# [SOURCE EXTRACT]
#####
The dozen or so string players who brought their instruments warmed up tentatively. When it came time to tune, the concertmaster stood and smiled sheepishly at the principal oboist. He only shook his head in response. None of the winds or brass had brought their instruments.

The student demonstration was organized and publicized a few days before to protest the return of conductor Carlos Kalmar, CIM’s director of orchestral studies. Just weeks earlier, Kalmar had been cleared in an independently commissioned Title IX investigation.

In April, the school’s Title IX coordinator, Vivian Scott, had announced she was investigating Kalmar in an email sent to the entire student body. Scott was subsequently suspended from her role, then laid off in July alongside four other colleagues due to administrative “restructuring,” according to sources and an internal email provided to VAN. Over the next three months, CIM retained law firm BakerHostetler to conduct an independent investigation into Kalmar’s conduct, interviewing “more than 30 CIM students, faculty, and staff,” per a CIM statement.
#####
# [WHAT YOU ARE ASKED TO DO]
Reproduce, word for word, the entire passage on the CIM student protest over Carlos Kalmar's return. The items after this passage are separate material, unrelated to it.
#####
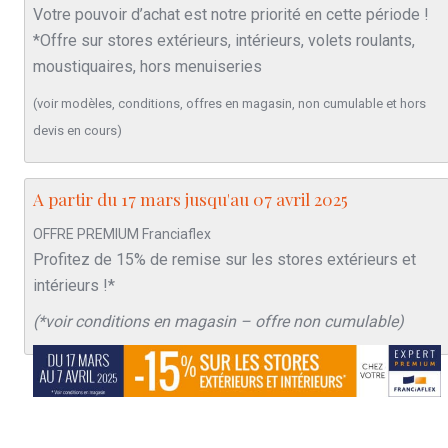
Votre pouvoir d’achat est notre priorité en cette période !
*Offre sur stores extérieurs, intérieurs, volets roulants,
moustiquaires, hors menuiseries
(voir modèles, conditions, offres en magasin, non cumulable et hors
devis en cours)
A partir du 17 mars jusqu'au 07 avril 2025
OFFRE PREMIUM Franciaflex
Profitez de 15% de remise sur les stores extérieurs et
intérieurs !*
(*voir conditions en magasin – offre non cumulable)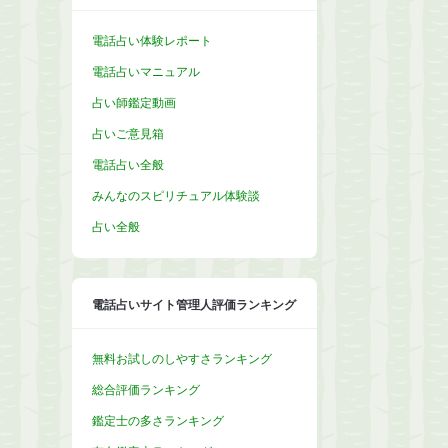
電話占い体験レポート
電話占いマニュアル
占い師鑑定動画
占いご意見箱
電話占い全般
みんなのスピリチュアル体験談
占い全般
電話占いサイト管理人評価ランキング
無料お試しのしやすさランキング
総合評価ランキング
鑑定士の多さランキング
#####
# [SOLVED PROBLEM]
The dozen or so string players who brought their instruments warmed up tentatively. When it came time to tune, the concertmaster stood and smiled sheepishly at the principal oboist. He only shook his head in response. None of the winds or brass had brought their instruments.

The student demonstration was organized and publicized a few days before to protest the return of conductor Carlos Kalmar, CIM’s director of orchestral studies. Just weeks earlier, Kalmar had been cleared in an independently commissioned Title IX investigation.

In April, the school’s Title IX coordinator, Vivian Scott, had announced she was investigating Kalmar in an email sent to the entire student body. Scott was subsequently suspended from her role, then laid off in July alongside four other colleagues due to administrative “restructuring,” according to sources and an internal email provided to VAN. Over the next three months, CIM retained law firm BakerHostetler to conduct an independent investigation into Kalmar’s conduct, interviewing “more than 30 CIM students, faculty, and staff,” per a CIM statement.